The 3DF-ESP triphasic scaffold showed an increase of the metabolic activity within culturing time. The partition metabolic activity analysis on the different areas showed a similar trend after 7 days in differentiation medium. A higher number of cells was detected comparing the triphasic scaffold to mixed control in basic (BM) and mineralization media (MM) while a similar trend was detected with 3DF control in ligament medium (LM). Total alkaline phosphatase (ALP) activity analysis showed a statistically higher activity of the triphasic scaffold in MM compared to the controls and, comparing the different areas, a trend in ALP activity in case of MM was detected. ALP seemed higher in the 3DF part and it decreased in the mixed and in the ESP regions. A different GAG amount between the triphasic scaffold and its controls was detected and, in addition to a similar trend in ALP activity, suggested that the triphasic configuration seems to influence hMSCs behaviour in vitro.
The integration of ESP and 3DF represents a promising technique for the manufacturing of interface scaffolds able to come a step closer in mimicking the structural biological environment through the combination of different biomaterials at different scales.

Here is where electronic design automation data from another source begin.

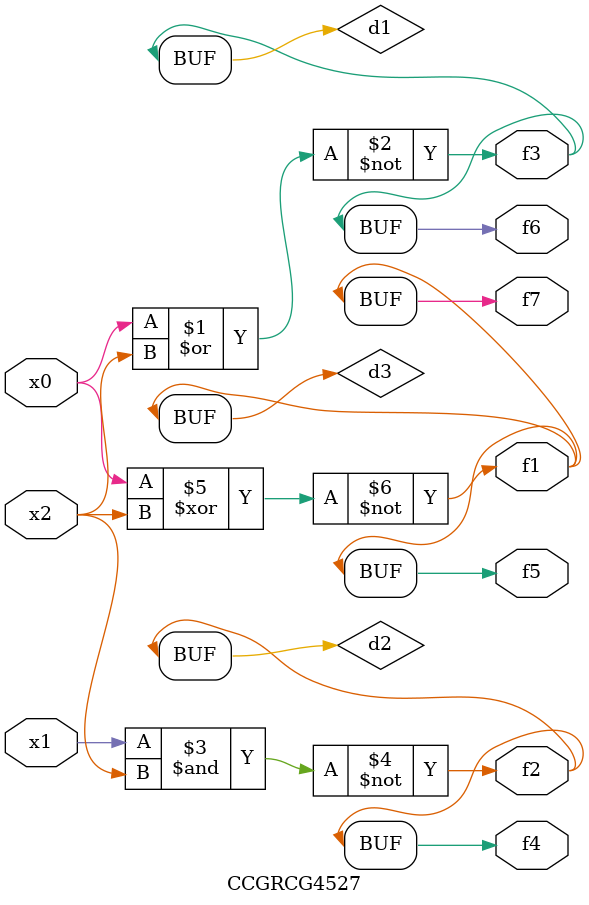
<source format=v>
module CCGRCG4527(
	input x0, x1, x2,
	output f1, f2, f3, f4, f5, f6, f7
);

	wire d1, d2, d3;

	nor (d1, x0, x2);
	nand (d2, x1, x2);
	xnor (d3, x0, x2);
	assign f1 = d3;
	assign f2 = d2;
	assign f3 = d1;
	assign f4 = d2;
	assign f5 = d3;
	assign f6 = d1;
	assign f7 = d3;
endmodule

</source>
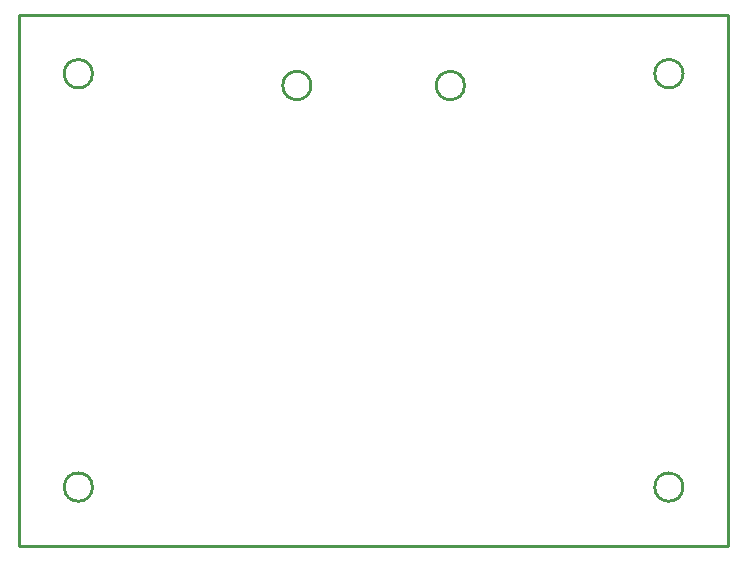
<source format=gbr>
%TF.GenerationSoftware,KiCad,Pcbnew,(6.0.7)*%
%TF.CreationDate,2023-06-13T14:52:57-04:00*%
%TF.ProjectId,STM32-NHD,53544d33-322d-44e4-9844-2e6b69636164,rev?*%
%TF.SameCoordinates,Original*%
%TF.FileFunction,Profile,NP*%
%FSLAX46Y46*%
G04 Gerber Fmt 4.6, Leading zero omitted, Abs format (unit mm)*
G04 Created by KiCad (PCBNEW (6.0.7)) date 2023-06-13 14:52:57*
%MOMM*%
%LPD*%
G01*
G04 APERTURE LIST*
%TA.AperFunction,Profile*%
%ADD10C,0.250000*%
%TD*%
G04 APERTURE END LIST*
D10*
X150774224Y-84996424D02*
G75*
G03*
X150774224Y-84996424I-1200000J0D01*
G01*
X132274224Y-118996424D02*
G75*
G03*
X132274224Y-118996424I-1200000J0D01*
G01*
X132274224Y-83996424D02*
G75*
G03*
X132274224Y-83996424I-1200000J0D01*
G01*
X126074224Y-123996424D02*
X186074224Y-123996424D01*
X182274224Y-118996424D02*
G75*
G03*
X182274224Y-118996424I-1200000J0D01*
G01*
X126074224Y-78996424D02*
X126074224Y-123996424D01*
X186074224Y-78996424D02*
X126074224Y-78996424D01*
X186074224Y-123996424D02*
X186074224Y-78996424D01*
X163774224Y-84996424D02*
G75*
G03*
X163774224Y-84996424I-1200000J0D01*
G01*
X182274224Y-83996424D02*
G75*
G03*
X182274224Y-83996424I-1200000J0D01*
G01*
M02*

</source>
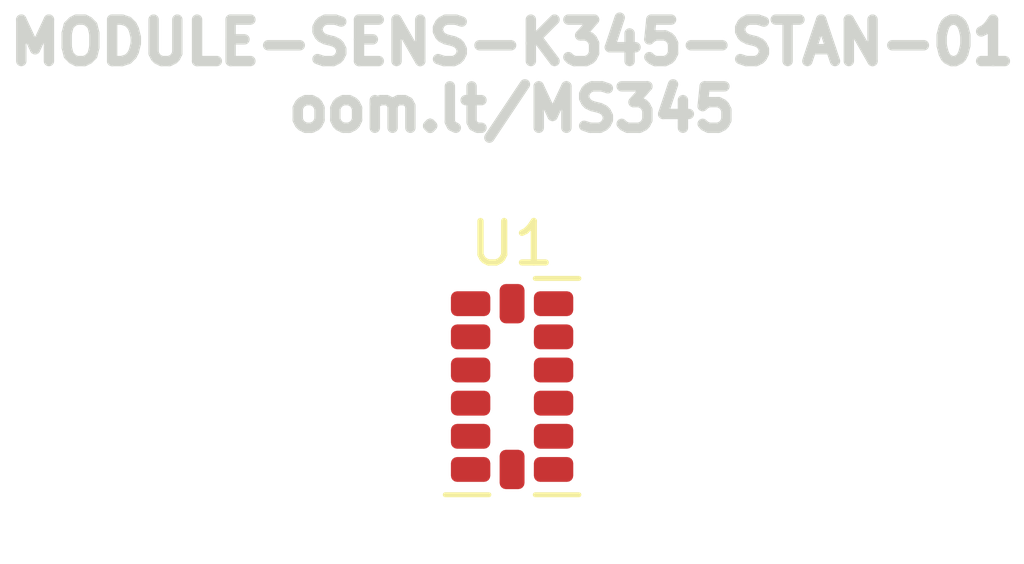
<source format=kicad_pcb>
(kicad_pcb (version 20211014) (generator pcbnew)

  (general
    (thickness 1.6)
  )

  (paper "A4")
  (layers
    (0 "F.Cu" signal)
    (31 "B.Cu" signal)
    (32 "B.Adhes" user "B.Adhesive")
    (33 "F.Adhes" user "F.Adhesive")
    (34 "B.Paste" user)
    (35 "F.Paste" user)
    (36 "B.SilkS" user "B.Silkscreen")
    (37 "F.SilkS" user "F.Silkscreen")
    (38 "B.Mask" user)
    (39 "F.Mask" user)
    (40 "Dwgs.User" user "User.Drawings")
    (41 "Cmts.User" user "User.Comments")
    (42 "Eco1.User" user "User.Eco1")
    (43 "Eco2.User" user "User.Eco2")
    (44 "Edge.Cuts" user)
    (45 "Margin" user)
    (46 "B.CrtYd" user "B.Courtyard")
    (47 "F.CrtYd" user "F.Courtyard")
    (48 "B.Fab" user)
    (49 "F.Fab" user)
    (50 "User.1" user)
    (51 "User.2" user)
    (52 "User.3" user)
    (53 "User.4" user)
    (54 "User.5" user)
    (55 "User.6" user)
    (56 "User.7" user)
    (57 "User.8" user)
    (58 "User.9" user)
  )

  (setup
    (pad_to_mask_clearance 0)
    (pcbplotparams
      (layerselection 0x00010fc_ffffffff)
      (disableapertmacros false)
      (usegerberextensions false)
      (usegerberattributes true)
      (usegerberadvancedattributes true)
      (creategerberjobfile true)
      (svguseinch false)
      (svgprecision 6)
      (excludeedgelayer true)
      (plotframeref false)
      (viasonmask false)
      (mode 1)
      (useauxorigin false)
      (hpglpennumber 1)
      (hpglpenspeed 20)
      (hpglpendiameter 15.000000)
      (dxfpolygonmode true)
      (dxfimperialunits true)
      (dxfusepcbnewfont true)
      (psnegative false)
      (psa4output false)
      (plotreference true)
      (plotvalue true)
      (plotinvisibletext false)
      (sketchpadsonfab false)
      (subtractmaskfromsilk false)
      (outputformat 1)
      (mirror false)
      (drillshape 1)
      (scaleselection 1)
      (outputdirectory "")
    )
  )

  (net 0 "")
  (net 1 "3v3")
  (net 2 "GND")
  (net 3 "unconnected-(U1-Pad3)")
  (net 4 "CS")
  (net 5 "INT1")
  (net 6 "INT2")
  (net 7 "unconnected-(U1-Pad10)")
  (net 8 "unconnected-(U1-Pad11)")
  (net 9 "SDO")
  (net 10 "SDA")
  (net 11 "SCL")

  (footprint "Package_LGA:LGA-14_3x5mm_P0.8mm_LayoutBorder1x6y" (layer "F.Cu") (at 137.5 102.5))

  (gr_text "MODULE-SENS-K345-STAN-01\noom.lt/MS345" (at 137.5 95) (layer "Edge.Cuts") (tstamp 20f538c3-8b12-4533-8321-b5a102ad1598)
    (effects (font (size 1 1) (thickness 0.25)))
  )

)

</source>
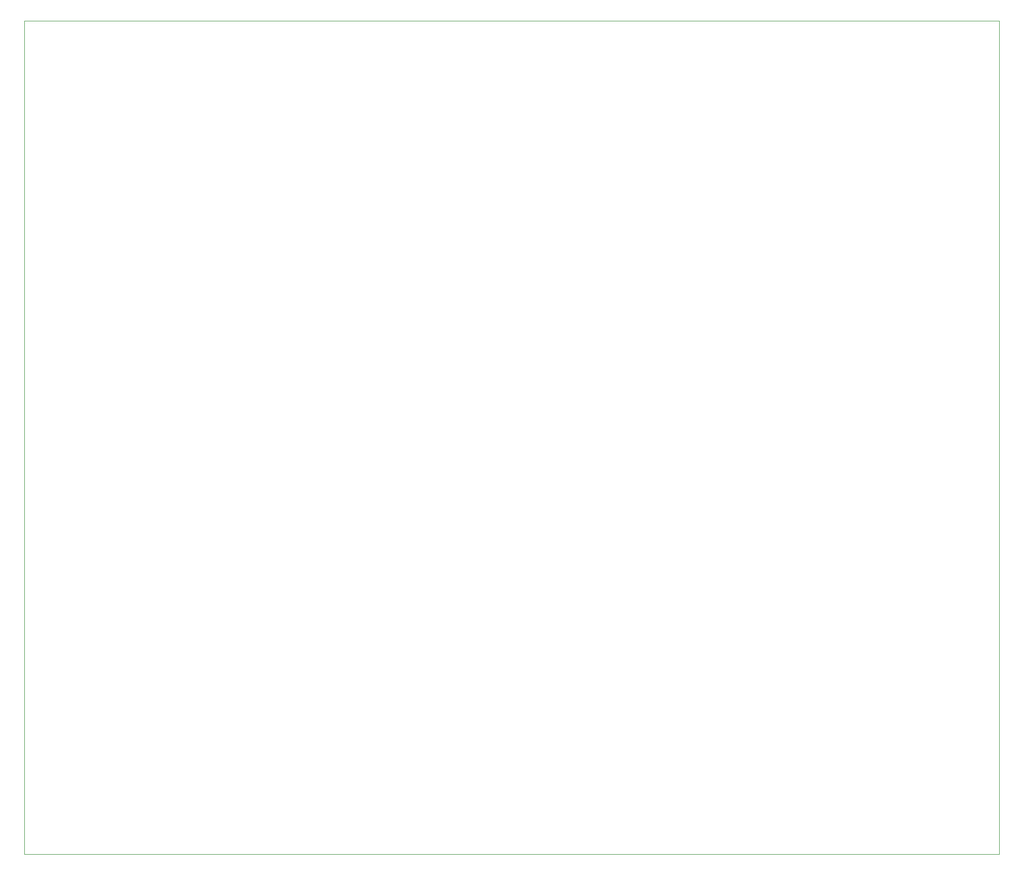
<source format=gbr>
%TF.GenerationSoftware,KiCad,Pcbnew,9.0.1*%
%TF.CreationDate,2025-04-16T22:38:01-05:00*%
%TF.ProjectId,mt,6d742e6b-6963-4616-945f-706362585858,rev?*%
%TF.SameCoordinates,Original*%
%TF.FileFunction,Profile,NP*%
%FSLAX46Y46*%
G04 Gerber Fmt 4.6, Leading zero omitted, Abs format (unit mm)*
G04 Created by KiCad (PCBNEW 9.0.1) date 2025-04-16 22:38:01*
%MOMM*%
%LPD*%
G01*
G04 APERTURE LIST*
%TA.AperFunction,Profile*%
%ADD10C,0.050000*%
%TD*%
G04 APERTURE END LIST*
D10*
X48260000Y-17780000D02*
X214630000Y-17780000D01*
X214630000Y-160020000D01*
X48260000Y-160020000D01*
X48260000Y-17780000D01*
M02*

</source>
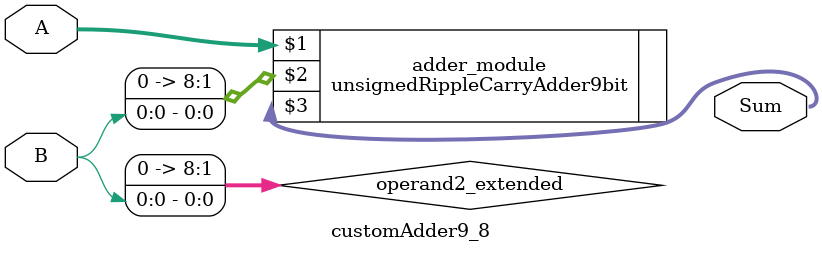
<source format=v>

module customAdder9_8(
                    input [8 : 0] A,
                    input [0 : 0] B,
                    
                    output [9 : 0] Sum
            );

    wire [8 : 0] operand2_extended;
    
    assign operand2_extended =  {8'b0, B};
    
    unsignedRippleCarryAdder9bit adder_module(
        A,
        operand2_extended,
        Sum
    );
    
endmodule
        
</source>
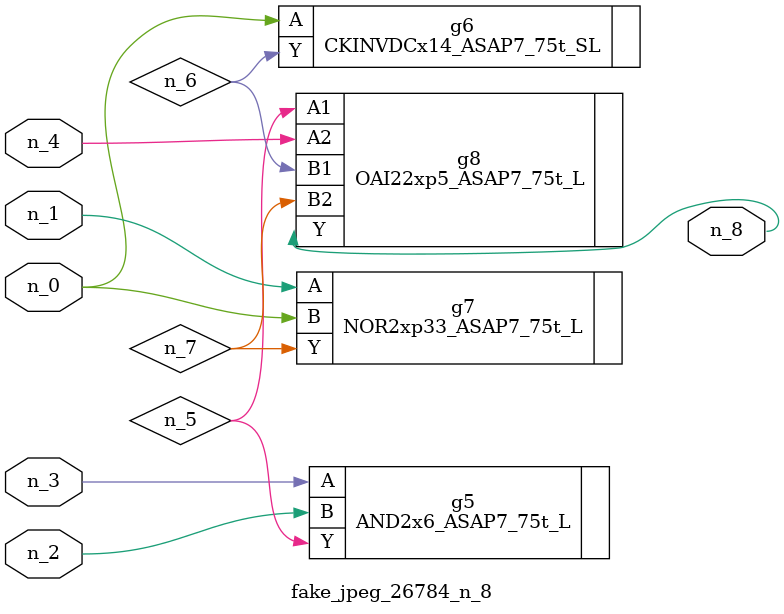
<source format=v>
module fake_jpeg_26784_n_8 (n_3, n_2, n_1, n_0, n_4, n_8);

input n_3;
input n_2;
input n_1;
input n_0;
input n_4;

output n_8;

wire n_6;
wire n_5;
wire n_7;

AND2x6_ASAP7_75t_L g5 ( 
.A(n_3),
.B(n_2),
.Y(n_5)
);

CKINVDCx14_ASAP7_75t_SL g6 ( 
.A(n_0),
.Y(n_6)
);

NOR2xp33_ASAP7_75t_L g7 ( 
.A(n_1),
.B(n_0),
.Y(n_7)
);

OAI22xp5_ASAP7_75t_L g8 ( 
.A1(n_5),
.A2(n_4),
.B1(n_6),
.B2(n_7),
.Y(n_8)
);


endmodule
</source>
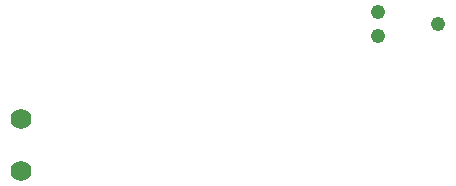
<source format=gbr>
G04 start of page 8 for group -4062 idx -4062 *
G04 Title: (unknown), soldermask *
G04 Creator: pcb 20140316 *
G04 CreationDate: Wed 15 Apr 2020 03:13:27 PM GMT UTC *
G04 For: railfan *
G04 Format: Gerber/RS-274X *
G04 PCB-Dimensions (mil): 2000.00 1000.00 *
G04 PCB-Coordinate-Origin: lower left *
%MOIN*%
%FSLAX25Y25*%
%LNBOTTOMMASK*%
%ADD64C,0.0693*%
%ADD63C,0.0490*%
G54D63*X163000Y90500D03*
X143000Y86500D03*
Y94500D03*
G54D64*X24122Y58661D03*
Y41339D03*
M02*

</source>
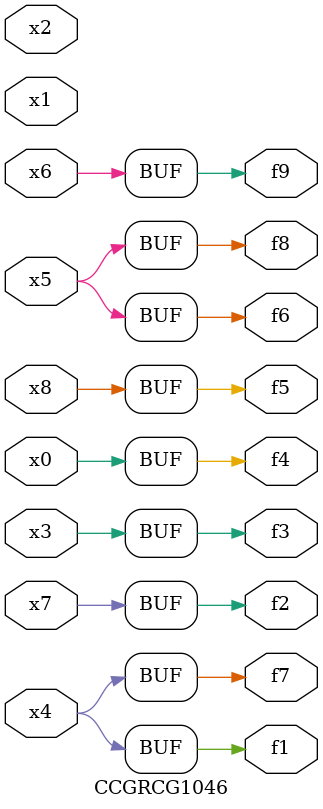
<source format=v>
module CCGRCG1046(
	input x0, x1, x2, x3, x4, x5, x6, x7, x8,
	output f1, f2, f3, f4, f5, f6, f7, f8, f9
);
	assign f1 = x4;
	assign f2 = x7;
	assign f3 = x3;
	assign f4 = x0;
	assign f5 = x8;
	assign f6 = x5;
	assign f7 = x4;
	assign f8 = x5;
	assign f9 = x6;
endmodule

</source>
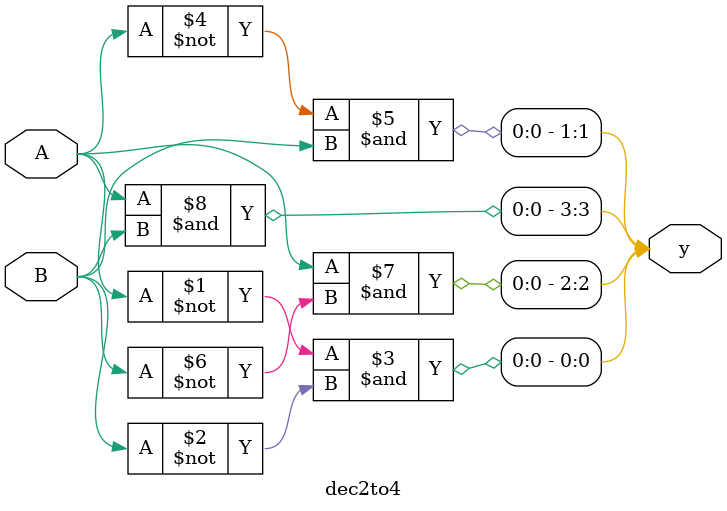
<source format=v>


module dec2to4(
    input A, B,
    output [3:0] y
);

    assign y[0] = ~A & ~B;
    assign y[1] = ~A &  B;
    assign y[2] =  A & ~B;
    assign y[3] =  A &  B;

endmodule

</source>
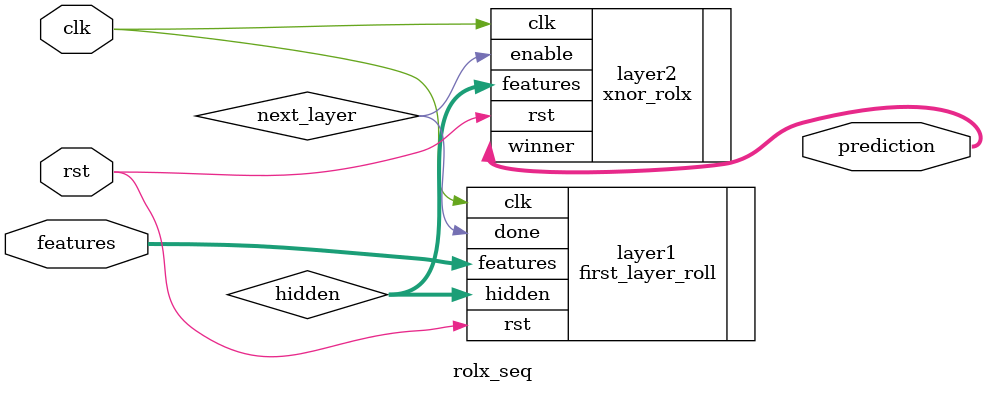
<source format=v>
module rolx_seq #(
  parameter FEAT_CNT = 4,
  parameter FEAT_BITS = 4,
  parameter HIDDEN_CNT = 4,
  parameter CLASS_CNT = 4,
  parameter Weights0 = 0,
  parameter Weights1 = 0
  ) (
  input clk,
  input rst,
  input [FEAT_CNT*FEAT_BITS-1:0] features,
  output [$clog2(CLASS_CNT)-1:0] prediction
  );
  
  localparam SUM_BITS = $clog2(HIDDEN_CNT+1);
  wire [HIDDEN_CNT-1:0] hidden;
  wire next_layer;

  first_layer_roll #(.FEAT_CNT(FEAT_CNT),.FEAT_BITS(FEAT_BITS),.HIDDEN_CNT(HIDDEN_CNT),.Weights(Weights0)) layer1 (
    .clk(clk),
    .rst(rst),
    .features(features),
    .hidden(hidden),
    .done(next_layer)
  );

 xnor_rolx #(.HIDDEN_CNT(HIDDEN_CNT),.CLASS_CNT(CLASS_CNT),.Weights(Weights1)) layer2 (
    .clk(clk),
    .rst(rst),
    .enable(next_layer),
    .features(hidden),
    .winner(prediction)
 );
  
endmodule

</source>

Finally, as alternative, an electrospun scaffold with increased three-dimensionality for ligament TE applications was designed and fabricated by tailoring crimp patterns on electrospun fibers by using thermal shrinkage. Results showed that the shrinkage of the scaffolds changed their topography from a flat surface into a wavy one and a correlation between the periodicity of the pattern and the cell shape was found. The mechanical analysis showed a trend of mechanical properties related to the percentage of shrinkage. Cellular migration analysis showed that wavy scaffolds enabled a more uniform distribution of cells across the scaffold and better cellular infiltration was found in wavy electrospun scaffolds compared to the flat ones.
All the presented evidences suggested that the wavy scaffolds can improve cellular migration and are promising candidates for ligament regeneration.